Calcar-Guided Short Stems in Total Hip Arthroplasty: A Two-Year Prospective Multicentre Study
Hagen Mittelstaedt1, *, Josef Hochreiter2, Conrad Anderl2, Carsten Johl3, Thomas Krüger4, Wilmar Hubel5, Ulrich Weigert6, Jan C. Schagemann7
Identifiers and Pagination:Year: 2020
First Page: 33
Last Page: 38
Publisher ID: TOORTHJ-14-33
Article History:Received Date: 04/09/2019
Revision Received Date: 03/02/2020
Acceptance Date: 17/03/2020
Electronic publication date: 21/04/2020
Collection year: 2020
open-access license: This is an open access article distributed under the terms of the Creative Commons Attribution 4.0 International Public License (CC-BY 4.0), a copy of which is available at: https://creativecommons.org/licenses/by/4.0/legalcode. This license permits unrestricted use, distribution, and reproduction in any medium, provided the original author and source are credited.

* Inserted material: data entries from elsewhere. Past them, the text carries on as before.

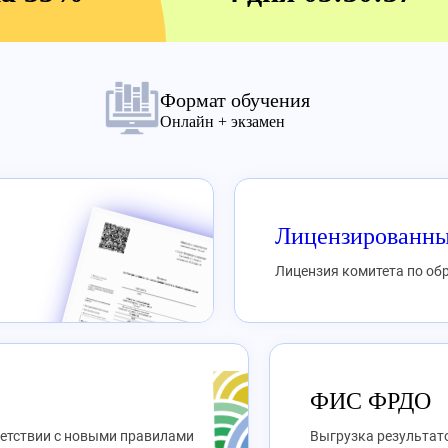
Формат обучения
Онлайн + экзамен
Лицензированны
Лицензия комитета по о
ФИС ФРДО
ветствии с новыми правилами
Выгрузка результато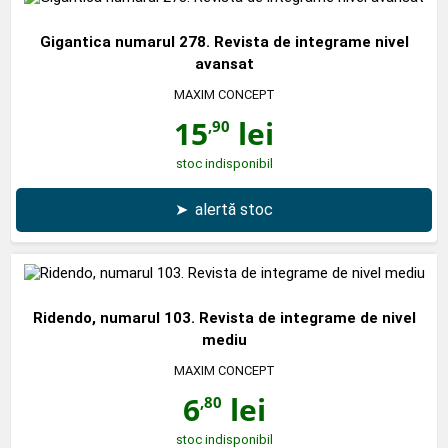
Gigantica numarul 278. Revista de integrame nivel
avansat
MAXIM CONCEPT
15
lei
,90
stoc indisponibil
➤
alertă stoc
Ridendo, numarul 103. Revista de integrame de nivel
mediu
MAXIM CONCEPT
6
lei
,80
stoc indisponibil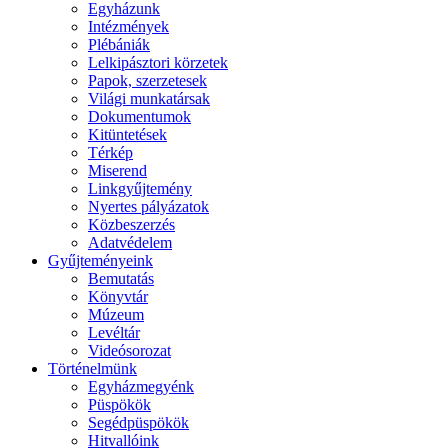
Egyházunk
Intézmények
Plébániák
Lelkipásztori körzetek
Papok, szerzetesek
Világi munkatársak
Dokumentumok
Kitüntetések
Térkép
Miserend
Linkgyűjtemény
Nyertes pályázatok
Közbeszerzés
Adatvédelem
Gyűjteményeink
Bemutatás
Könyvtár
Múzeum
Levéltár
Videósorozat
Történelmünk
Egyházmegyénk
Püspökök
Segédpüspökök
Hitvallóink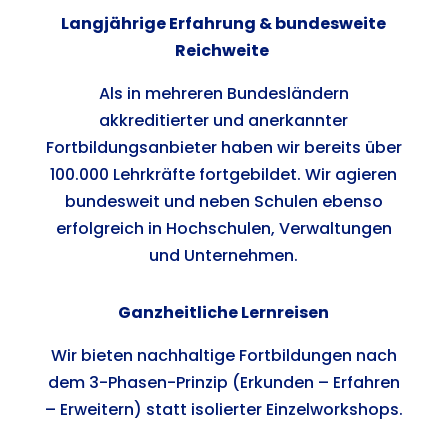
Langjährige Erfahrung & bundesweite
Reichweite
Als in mehreren Bundesländern
akkreditierter und anerkannter
Fortbildungsanbieter haben wir bereits über
100.000 Lehrkräfte fortgebildet. Wir agieren
bundesweit und neben Schulen ebenso
erfolgreich in Hochschulen, Verwaltungen
und Unternehmen.
Ganzheitliche Lernreisen
Wir bieten nachhaltige Fortbildungen nach
dem 3-Phasen-Prinzip (Erkunden – Erfahren
– Erweitern) statt isolierter Einzelworkshops.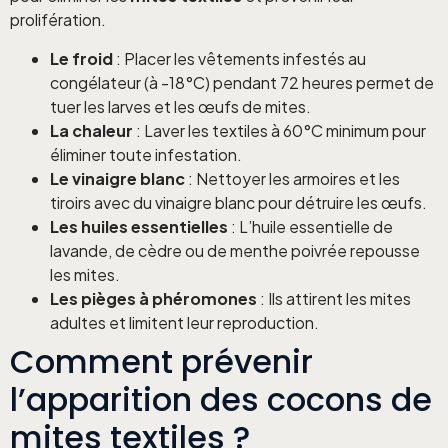
prolifération.
Le froid
: Placer les vêtements infestés au
congélateur (à -18°C) pendant 72 heures permet de
tuer les larves et les œufs de mites.
La chaleur
: Laver les textiles à 60°C minimum pour
éliminer toute infestation.
Le vinaigre blanc
: Nettoyer les armoires et les
tiroirs avec du vinaigre blanc pour détruire les œufs.
Les huiles essentielles
: L’huile essentielle de
lavande, de cèdre ou de menthe poivrée repousse
les mites.
Les pièges à phéromones
: Ils attirent les mites
adultes et limitent leur reproduction.
Comment prévenir
l’apparition des cocons de
mites textiles ?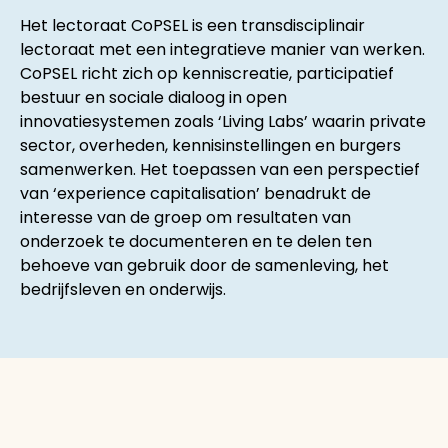
Het lectoraat CoPSEL is een transdisciplinair
lectoraat met een integratieve manier van werken.
CoPSEL richt zich op kenniscreatie, participatief
bestuur en sociale dialoog in open
innovatiesystemen zoals ‘Living Labs’ waarin private
sector, overheden, kennisinstellingen en burgers
samenwerken. Het toepassen van een perspectief
van ‘experience capitalisation’ benadrukt de
interesse van de groep om resultaten van
onderzoek te documenteren en te delen ten
behoeve van gebruik door de samenleving, het
bedrijfsleven en onderwijs.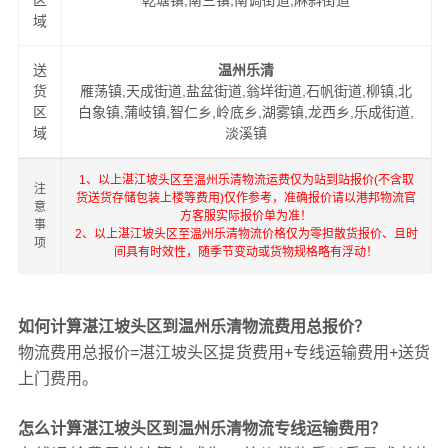
区
乾塘镇,南三镇,南调街道,麻斜街道
域
送
温州乐清
货
雁荡镇,天成街道,盐盆街道,翁垟街道,石帆街道,柳镇,北
区
白象镇,蒲岐镇,智仁乡,岭底乡,湖雾镇,龙西乡,乐成街道,
域
淡溪镇
1、以上湛江坡头区至温州乐清物流运费仅为站到站报价(不含取
注
货送货存储包装上楼等费用)仅作参考，准确报价请以港邦物流官
意
方客服实际报价单为准！
事
2、以上湛江坡头区至温州乐清物流价格仅为零担散货报价、且时
项
间具有时效性，随季节变动或货物规格略有浮动！
如何计算湛江坡头区到温州乐清物流费用总报价？
物流费用总报价=湛江坡头区提货费用+专线运输费用+送货
上门费用。
怎么计算湛江坡头区到温州乐清物流专线运输费用？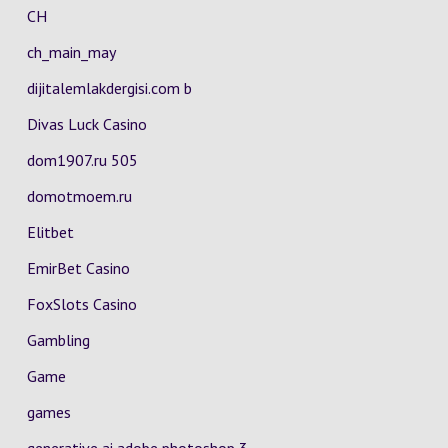
CH
ch_main_may
dijitalemlakdergisi.com b
Divas Luck Casino
dom1907.ru 505
domotmoem.ru
Elitbet
EmirBet Casino
FoxSlots Casino
Gambling
Game
games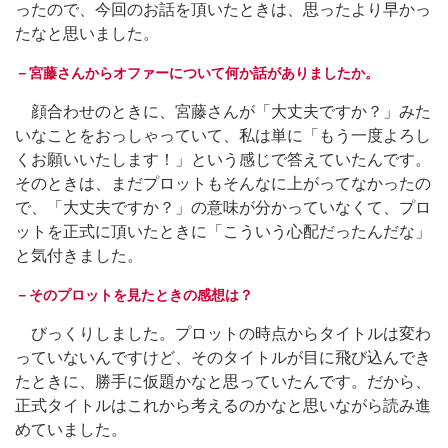
ったので、今回のお話を頂いたときは、思ったより早かっ
たなと思いました。
－宮藤さんからオファーについて何か話がありましたか。
顔合わせのときに、宮藤さんが「大丈夫ですか？」みた
いなことをおっしゃっていて、私は単に「もう一度よろし
くお願いいたします！」という感じで答えていたんです。
そのときは、まだプロットもそんなに上がってなかったの
で、「大丈夫ですか？」の意味が分かっていなくて、プロ
ットを正式に頂いたときに「こういう心配だったんだな」
と気付きました。
－そのプロットを見たときの感想は？
びっくりしました。プロットの時点からタイトルは変わ
っていないんですけど、そのタイトルが目に飛び込んでき
たときに、勝手に仮題かなと思っていたんです。だから、
正式タイトルはこれから考えるのかなと思いながら読み進
めていました。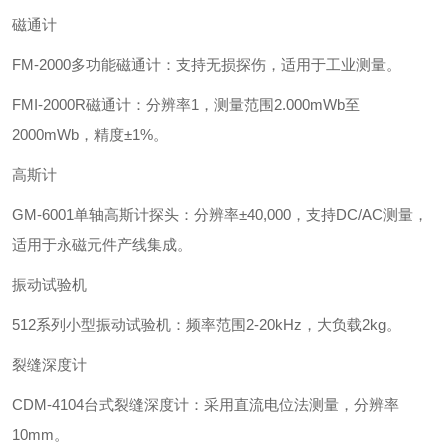
磁通计‌
‌FM-2000多功能磁通计‌：支持无损探伤，适用于工业测量。
‌FMI-2000R磁通计‌：分辨率1，测量范围2.000mWb至
2000mWb，精度±1%。
‌高斯计‌
‌GM-6001单轴高斯计探头‌：分辨率±40,000，支持DC/AC测量，
适用于永磁元件产线集成。
‌振动试验机‌
‌512系列小型振动试验机‌：频率范围2-20kHz，大负载2kg。
裂缝深度计‌
‌CDM-4104台式裂缝深度计‌：采用直流电位法测量，分辨率
10mm。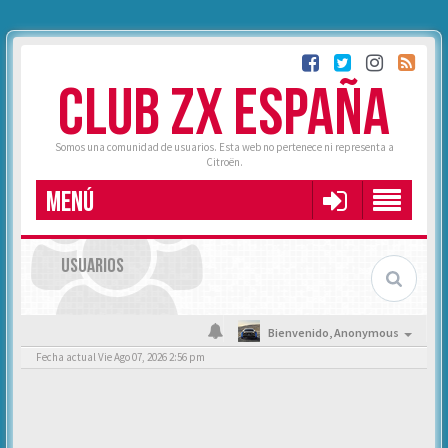
CLUB ZX ESPAÑA
Somos una comunidad de usuarios. Esta web no pertenece ni representa a
Citroën.
MENÚ
USUARIOS
Bienvenido,
Anonymous
Fecha actual Vie Ago 07, 2026 2:56 pm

Calcar-guided short-stem Total Hip Arthroplasty (THA) is increasingly being used to preserve proximal femoral bone stock for potential later revision surgery.
In this study, we aimed to expand the clinical evidence on calcar-guided short-stem THA used in daily clinical practice, focusing on clinical outcomes as well as radiographic signs of stress shielding and femoral bone loss.
In a prospective multicentre study, we enrolled 213 patients with a total of 224 THAs for mainly degenerative indications. The patients were examined clinically and radiographically 6 to 12 weeks, 12 months, and 24 months postoperatively.
All clinical outcomes improved significantly over the first 6 to 12 weeks compared to preoperative values (P < 0.001). At 24 months, the mean Harris hip score was 95.3 ± 6.7, and the mean visual analogue scale for pain was 1.0 ± 1.7 under load and 0.5 ± 1.3 at rest. We observed early distal stem migration in six patients and late migration in one patient. Additionally, we found 16 cases of radiographic signs indicative of stress shielding. Four patients required stem revision surgery: two for stem migration, one for periprosthetic fracture, and one for deep infection.
Overall, calcar-guided short-stem THA resulted in excellent clinical outcomes after two years of follow-up, and the radiographs revealed few signs of stress shielding. We, therefore, regard calcar-guided short-stem THA as a safe and effective treatment alternative in daily clinical practice.